Given an array of n positive integers and a positive integer s, find the minimal length of a contiguous subarray of which the sum ≥ s. If there isn't one, return 0 instead.
For example, given the array [2,3,1,2,4,3] and s = 7,
the subarray [4,3] has the minimal length under the problem constraint.

Note: 如果输入数组含有negative，Solution2不行，Solution1也不行？
做法？: 相同，对负数单独判断一下 是否累计和为负数，如果是的话，drop所有原来的？

Solution1：滑动窗(two pointers)

思路： 滑动窗[start, i] i keeps moving forward, 并纪录滑动窗内sum，保证窗内的sum一定是小于s的，当sum>=s时，窗的左start 跟上，并从sum中吐出元素。在此过程中纪录滑动窗的最小length。
Time Complexity: O(N) Space Complexity: O(1)

Solution2：Integral sum + Binary Search

思路： 建立累积和数组(积分) sums[]，现在要找到sum[end] - sum[start] >=s 并 end-start最小。因为输入数组都是positive，所以sums[]是递增序列，对每一个sums[i]，去binary search “sums[i] + s”，返回该位置index。在binary search中，尽可能找到距离i最近的index，也就是尽可能靠左，if(sums[mid] == target) hi = mid - 1; 找不到的情况：if(index == sums.length) break。
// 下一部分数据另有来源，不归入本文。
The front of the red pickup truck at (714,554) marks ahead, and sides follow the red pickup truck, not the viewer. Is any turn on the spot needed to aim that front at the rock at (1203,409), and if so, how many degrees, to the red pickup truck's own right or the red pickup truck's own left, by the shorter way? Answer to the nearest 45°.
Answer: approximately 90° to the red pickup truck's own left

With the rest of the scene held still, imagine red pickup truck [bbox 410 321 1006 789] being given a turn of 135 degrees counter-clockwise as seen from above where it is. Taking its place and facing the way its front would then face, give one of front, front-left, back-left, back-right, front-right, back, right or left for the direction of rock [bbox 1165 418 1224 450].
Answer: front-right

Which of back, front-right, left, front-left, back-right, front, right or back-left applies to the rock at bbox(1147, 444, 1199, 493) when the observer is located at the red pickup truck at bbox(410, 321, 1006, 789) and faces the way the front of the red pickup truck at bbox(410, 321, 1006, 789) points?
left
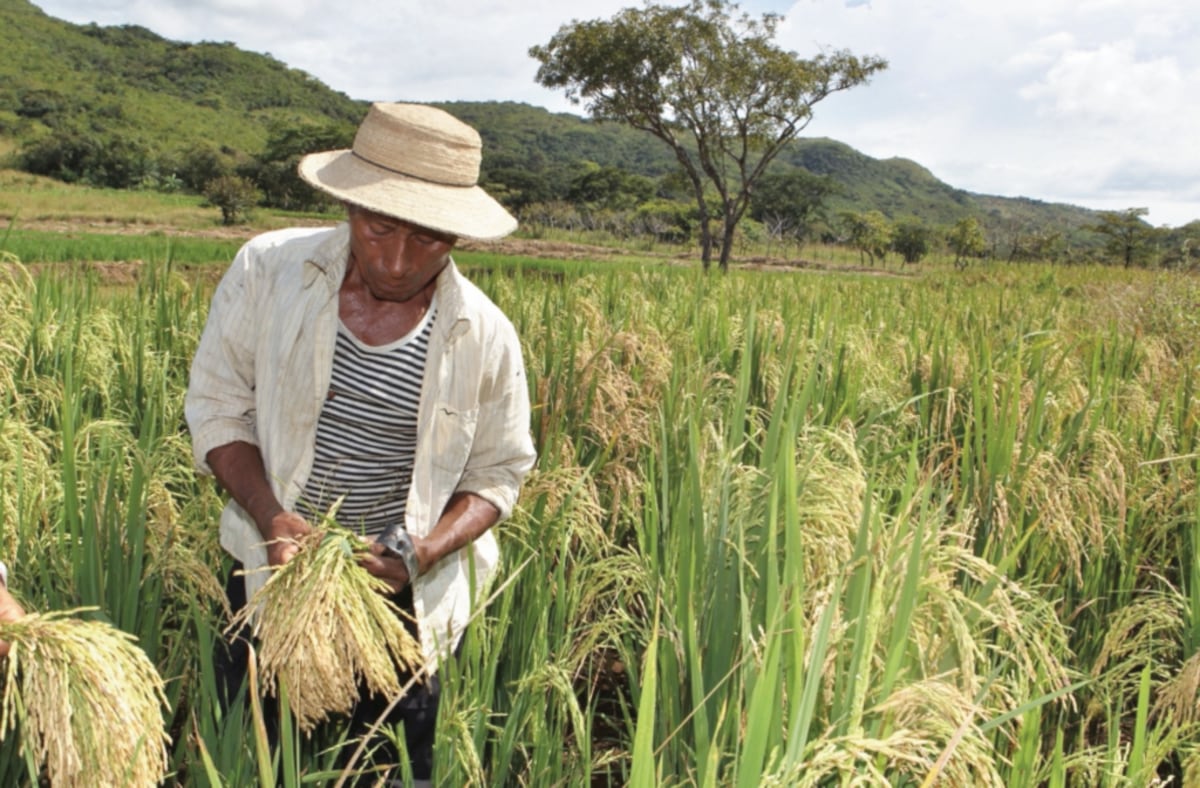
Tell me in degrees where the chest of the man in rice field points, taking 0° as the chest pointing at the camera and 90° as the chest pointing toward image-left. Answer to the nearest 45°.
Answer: approximately 0°

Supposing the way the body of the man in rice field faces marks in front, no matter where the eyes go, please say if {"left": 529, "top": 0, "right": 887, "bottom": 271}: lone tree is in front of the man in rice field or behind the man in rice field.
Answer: behind
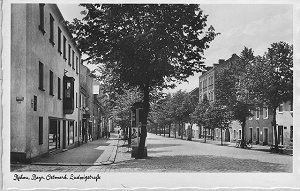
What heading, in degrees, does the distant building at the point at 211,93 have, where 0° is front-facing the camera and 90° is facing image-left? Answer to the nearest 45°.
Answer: approximately 45°

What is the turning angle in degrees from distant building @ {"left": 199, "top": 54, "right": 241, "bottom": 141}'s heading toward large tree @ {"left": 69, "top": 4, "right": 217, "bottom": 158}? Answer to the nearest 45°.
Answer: approximately 45° to its left
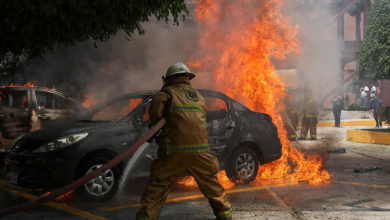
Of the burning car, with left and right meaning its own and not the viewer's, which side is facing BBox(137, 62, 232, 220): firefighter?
left

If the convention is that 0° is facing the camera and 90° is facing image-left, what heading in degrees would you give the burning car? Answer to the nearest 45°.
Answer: approximately 45°

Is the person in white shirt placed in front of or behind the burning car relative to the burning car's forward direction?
behind

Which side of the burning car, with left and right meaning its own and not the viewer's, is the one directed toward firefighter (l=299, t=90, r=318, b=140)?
back
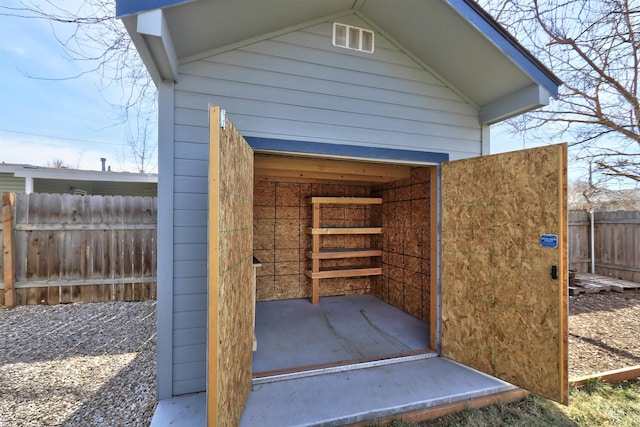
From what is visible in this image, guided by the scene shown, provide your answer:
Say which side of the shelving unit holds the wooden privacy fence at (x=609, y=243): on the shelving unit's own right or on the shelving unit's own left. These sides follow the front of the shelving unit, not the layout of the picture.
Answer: on the shelving unit's own left

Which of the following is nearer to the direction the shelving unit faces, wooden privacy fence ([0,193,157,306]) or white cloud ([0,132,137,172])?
the wooden privacy fence

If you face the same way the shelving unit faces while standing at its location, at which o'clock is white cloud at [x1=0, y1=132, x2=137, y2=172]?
The white cloud is roughly at 4 o'clock from the shelving unit.

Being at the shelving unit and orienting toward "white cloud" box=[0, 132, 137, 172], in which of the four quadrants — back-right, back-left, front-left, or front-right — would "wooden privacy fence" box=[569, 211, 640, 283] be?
back-right

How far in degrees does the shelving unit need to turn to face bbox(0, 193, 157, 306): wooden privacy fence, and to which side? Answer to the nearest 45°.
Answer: approximately 90° to its right

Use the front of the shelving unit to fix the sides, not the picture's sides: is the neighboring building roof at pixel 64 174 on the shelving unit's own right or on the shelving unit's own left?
on the shelving unit's own right

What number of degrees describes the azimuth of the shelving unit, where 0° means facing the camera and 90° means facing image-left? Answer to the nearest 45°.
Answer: approximately 0°
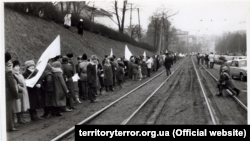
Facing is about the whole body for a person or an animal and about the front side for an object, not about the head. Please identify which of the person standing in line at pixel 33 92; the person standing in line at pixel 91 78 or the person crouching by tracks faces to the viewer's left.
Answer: the person crouching by tracks

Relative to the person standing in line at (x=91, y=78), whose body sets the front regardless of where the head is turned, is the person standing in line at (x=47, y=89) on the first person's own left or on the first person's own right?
on the first person's own right

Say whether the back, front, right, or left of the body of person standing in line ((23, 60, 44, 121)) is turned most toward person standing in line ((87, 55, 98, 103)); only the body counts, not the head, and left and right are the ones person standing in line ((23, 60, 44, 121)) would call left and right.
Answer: left

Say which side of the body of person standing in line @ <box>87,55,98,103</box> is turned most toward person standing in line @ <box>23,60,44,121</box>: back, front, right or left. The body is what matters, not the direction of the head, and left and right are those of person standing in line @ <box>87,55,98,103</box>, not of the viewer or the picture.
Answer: right

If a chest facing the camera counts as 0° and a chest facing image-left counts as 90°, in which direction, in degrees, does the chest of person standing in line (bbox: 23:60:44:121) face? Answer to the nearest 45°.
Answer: approximately 315°

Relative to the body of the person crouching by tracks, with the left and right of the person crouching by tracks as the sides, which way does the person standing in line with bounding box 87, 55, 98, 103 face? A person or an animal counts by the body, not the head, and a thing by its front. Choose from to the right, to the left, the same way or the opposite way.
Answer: the opposite way

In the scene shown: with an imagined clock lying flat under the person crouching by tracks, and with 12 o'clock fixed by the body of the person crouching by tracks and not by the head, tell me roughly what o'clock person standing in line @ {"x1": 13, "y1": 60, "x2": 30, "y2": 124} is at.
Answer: The person standing in line is roughly at 11 o'clock from the person crouching by tracks.

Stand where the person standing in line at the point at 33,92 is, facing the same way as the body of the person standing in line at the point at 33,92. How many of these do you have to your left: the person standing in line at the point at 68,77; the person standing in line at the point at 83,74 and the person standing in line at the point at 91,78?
3

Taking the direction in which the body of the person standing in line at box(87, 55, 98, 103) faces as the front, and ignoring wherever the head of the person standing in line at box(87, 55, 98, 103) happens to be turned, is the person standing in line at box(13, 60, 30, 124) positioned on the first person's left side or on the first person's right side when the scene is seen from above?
on the first person's right side

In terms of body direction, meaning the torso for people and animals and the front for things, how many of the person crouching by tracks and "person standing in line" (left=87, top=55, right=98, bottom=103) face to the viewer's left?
1

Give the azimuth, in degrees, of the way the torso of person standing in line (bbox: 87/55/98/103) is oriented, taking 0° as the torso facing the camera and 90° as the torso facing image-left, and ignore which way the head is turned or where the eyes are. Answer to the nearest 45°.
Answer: approximately 315°
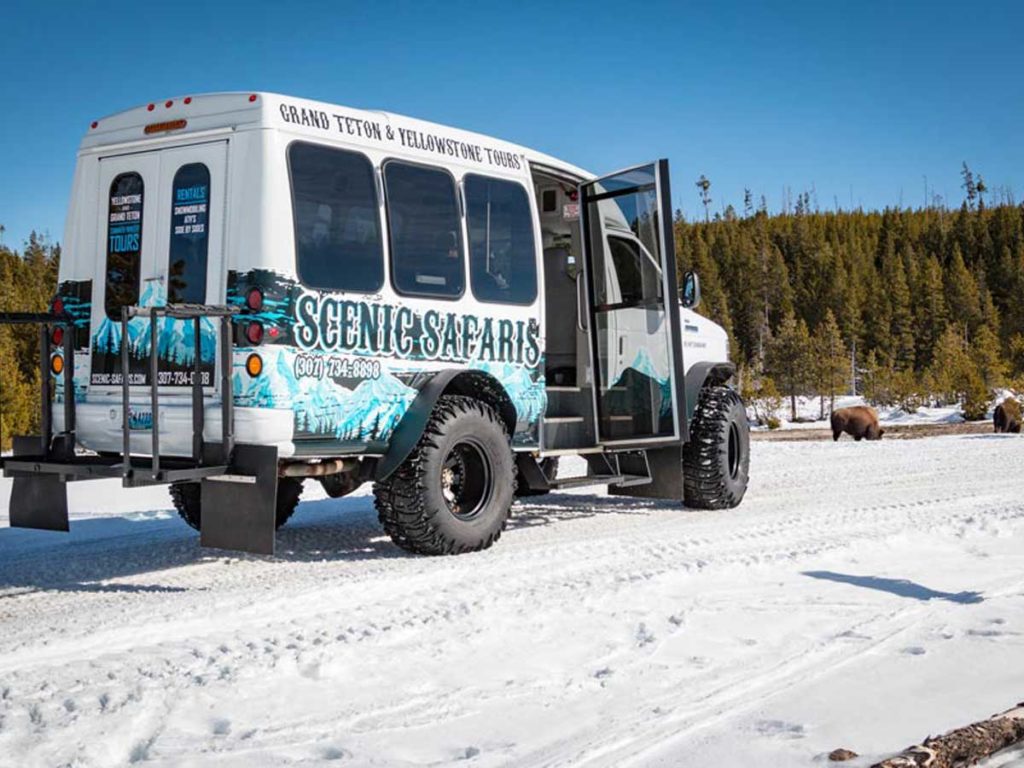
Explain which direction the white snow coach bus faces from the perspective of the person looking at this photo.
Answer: facing away from the viewer and to the right of the viewer

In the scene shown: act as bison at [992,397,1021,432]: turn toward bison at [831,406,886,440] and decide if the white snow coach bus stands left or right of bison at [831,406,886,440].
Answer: left

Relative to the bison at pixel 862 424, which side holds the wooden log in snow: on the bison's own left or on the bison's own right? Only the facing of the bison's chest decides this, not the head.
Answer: on the bison's own right

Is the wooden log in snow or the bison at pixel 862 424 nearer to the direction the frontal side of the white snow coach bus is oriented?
the bison

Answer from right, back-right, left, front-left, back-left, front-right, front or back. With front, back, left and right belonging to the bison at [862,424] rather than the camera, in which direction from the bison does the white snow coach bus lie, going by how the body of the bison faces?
right

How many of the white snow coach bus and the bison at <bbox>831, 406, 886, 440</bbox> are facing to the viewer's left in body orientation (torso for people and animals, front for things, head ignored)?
0

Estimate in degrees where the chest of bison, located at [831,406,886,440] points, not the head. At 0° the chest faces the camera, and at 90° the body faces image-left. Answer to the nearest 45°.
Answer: approximately 270°

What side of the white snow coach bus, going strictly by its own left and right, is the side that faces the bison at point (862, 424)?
front

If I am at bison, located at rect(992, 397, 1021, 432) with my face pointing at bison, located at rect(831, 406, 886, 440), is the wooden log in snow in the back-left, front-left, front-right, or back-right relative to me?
front-left

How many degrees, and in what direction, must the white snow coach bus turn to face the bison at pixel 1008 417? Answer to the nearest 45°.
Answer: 0° — it already faces it

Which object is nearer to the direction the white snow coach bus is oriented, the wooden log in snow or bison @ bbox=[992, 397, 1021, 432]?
the bison

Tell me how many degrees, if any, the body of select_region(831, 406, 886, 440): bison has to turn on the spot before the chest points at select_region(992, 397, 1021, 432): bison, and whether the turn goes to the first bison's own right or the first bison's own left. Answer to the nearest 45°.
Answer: approximately 45° to the first bison's own left

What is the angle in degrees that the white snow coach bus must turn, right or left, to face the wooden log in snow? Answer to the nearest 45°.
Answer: approximately 90° to its right
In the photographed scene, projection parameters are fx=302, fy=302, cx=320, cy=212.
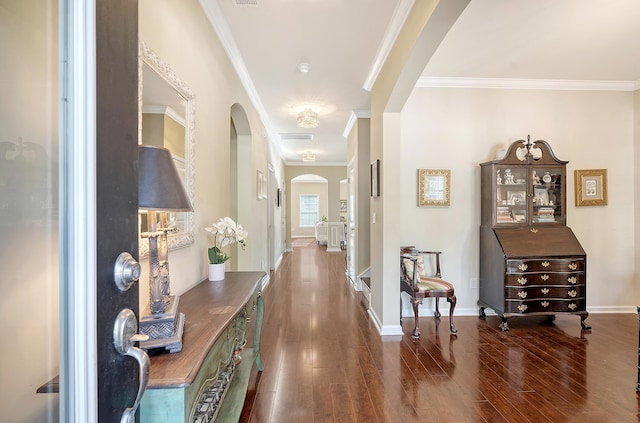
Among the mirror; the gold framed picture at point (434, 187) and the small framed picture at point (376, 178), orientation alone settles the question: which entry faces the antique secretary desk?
the mirror

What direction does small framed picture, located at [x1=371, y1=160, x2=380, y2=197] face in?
to the viewer's left

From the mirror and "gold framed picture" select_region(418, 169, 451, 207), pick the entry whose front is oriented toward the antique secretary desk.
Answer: the mirror

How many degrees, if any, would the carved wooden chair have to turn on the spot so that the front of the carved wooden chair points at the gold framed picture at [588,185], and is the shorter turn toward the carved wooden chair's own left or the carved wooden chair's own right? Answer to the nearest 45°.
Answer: approximately 90° to the carved wooden chair's own left

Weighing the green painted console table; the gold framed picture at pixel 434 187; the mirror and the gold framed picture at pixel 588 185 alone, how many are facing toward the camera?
2

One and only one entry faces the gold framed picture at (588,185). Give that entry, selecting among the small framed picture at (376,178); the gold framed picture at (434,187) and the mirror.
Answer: the mirror

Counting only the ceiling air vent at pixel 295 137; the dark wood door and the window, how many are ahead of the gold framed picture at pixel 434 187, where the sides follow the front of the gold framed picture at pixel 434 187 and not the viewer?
1

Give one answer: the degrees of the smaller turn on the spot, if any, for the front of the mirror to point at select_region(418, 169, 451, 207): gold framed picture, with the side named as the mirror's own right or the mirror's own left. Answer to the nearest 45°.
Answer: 0° — it already faces it

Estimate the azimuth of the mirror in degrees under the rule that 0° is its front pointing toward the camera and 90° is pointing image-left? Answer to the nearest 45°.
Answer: approximately 270°

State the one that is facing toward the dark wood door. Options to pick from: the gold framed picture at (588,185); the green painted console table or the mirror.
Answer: the gold framed picture

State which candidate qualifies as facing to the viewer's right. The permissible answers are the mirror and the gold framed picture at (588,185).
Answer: the mirror

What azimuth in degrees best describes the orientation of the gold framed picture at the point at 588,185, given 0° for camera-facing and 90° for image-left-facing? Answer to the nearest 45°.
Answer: approximately 0°

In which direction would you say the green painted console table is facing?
to the viewer's right
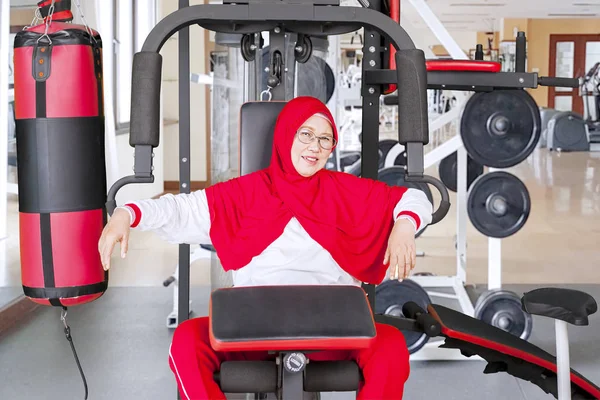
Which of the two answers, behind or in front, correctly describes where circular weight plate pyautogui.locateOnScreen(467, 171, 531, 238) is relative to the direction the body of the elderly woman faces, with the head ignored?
behind

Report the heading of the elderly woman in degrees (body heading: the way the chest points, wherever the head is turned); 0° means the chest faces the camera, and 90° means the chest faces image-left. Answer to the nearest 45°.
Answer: approximately 0°

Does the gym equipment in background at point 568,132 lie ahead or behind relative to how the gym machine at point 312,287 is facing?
behind

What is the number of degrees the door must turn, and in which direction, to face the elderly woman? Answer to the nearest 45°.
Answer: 0° — it already faces them

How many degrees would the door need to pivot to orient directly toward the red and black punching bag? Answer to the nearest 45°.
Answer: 0° — it already faces it

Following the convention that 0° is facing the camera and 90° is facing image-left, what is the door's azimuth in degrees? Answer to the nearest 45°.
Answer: approximately 0°

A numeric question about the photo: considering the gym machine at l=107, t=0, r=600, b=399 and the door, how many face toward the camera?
2

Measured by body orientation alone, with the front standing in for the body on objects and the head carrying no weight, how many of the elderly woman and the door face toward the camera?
2

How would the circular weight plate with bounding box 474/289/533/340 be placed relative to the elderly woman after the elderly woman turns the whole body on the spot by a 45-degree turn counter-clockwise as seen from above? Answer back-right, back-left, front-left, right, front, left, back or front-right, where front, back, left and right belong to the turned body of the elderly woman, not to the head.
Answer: left
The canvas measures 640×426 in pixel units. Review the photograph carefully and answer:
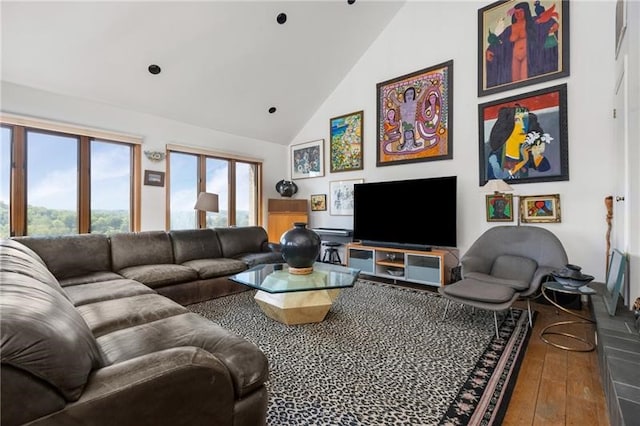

此过程中纪录更新最小的min_len = end - i;

Time Complexity: O(N logN) Space Complexity: O(N)

Solution1 Code：

class Solution1 {
    public int minSubArrayLen(int s, int[] nums) {
        int sum = 0;
        int min_len = Integer.MAX_VALUE;
        int start = 0;
        
        for(int i = 0; i < nums.length; i++) {
            sum += nums[i];
            while(sum >= s) {
                min_len = Math.min(min_len, i - start + 1);
                sum -= nums[start++];
            }
        }
        return min_len == Integer.MAX_VALUE ? 0 : min_len;
    }
}

Solution2 Code：

class Solution2 {
    public int minSubArrayLen(int s, int[] nums) {
        if(nums == null || nums.length == 0) return 0;
        
        // integral: accumulate sum
        int sums[] = new int[nums.length + 1];
        for(int i = 1; i < sums.length; i++) {
            sums[i] = sums[i - 1] + nums[i - 1];
        }
        
        // binar search, for every sums[i],
        // find the sum[end] that sum[end] - sum[i] == s, or > s but nearest, 
        // and update min_len = end - i.
        int min_len = Integer.MAX_VALUE;
        for(int i = 0; i < sums.length; i++) {
            
            int index = binarySearch(sums, i + 1, sums.length - 1, sums[i] + s);
            
            // not found case:
            // like when s = 4, sums[i] = 3, sums[j] needs 7, or larger than 7 but nearest
            // sums = [1, 2, 3, 4, 5] will return index=5, 
            if(index == sums.length) break;
            
            if(index - i < min_len) min_len = index - i;
        }
        
        return min_len == Integer.MAX_VALUE ? 0 : min_len;    
    }
    
    private int binarySearch(int[] sums, int lo, int hi, int target) {
        // find the qualified smallest one
        while(lo <= hi) {
            int mid = lo + (hi - lo) / 2;
            if(sums[mid] == target) {
                hi = mid - 1;
            }
            else if(sums[mid] > target) {
                hi = mid - 1;
            }
            else {
                lo = mid + 1;
            }
        }
        return lo;
    }
}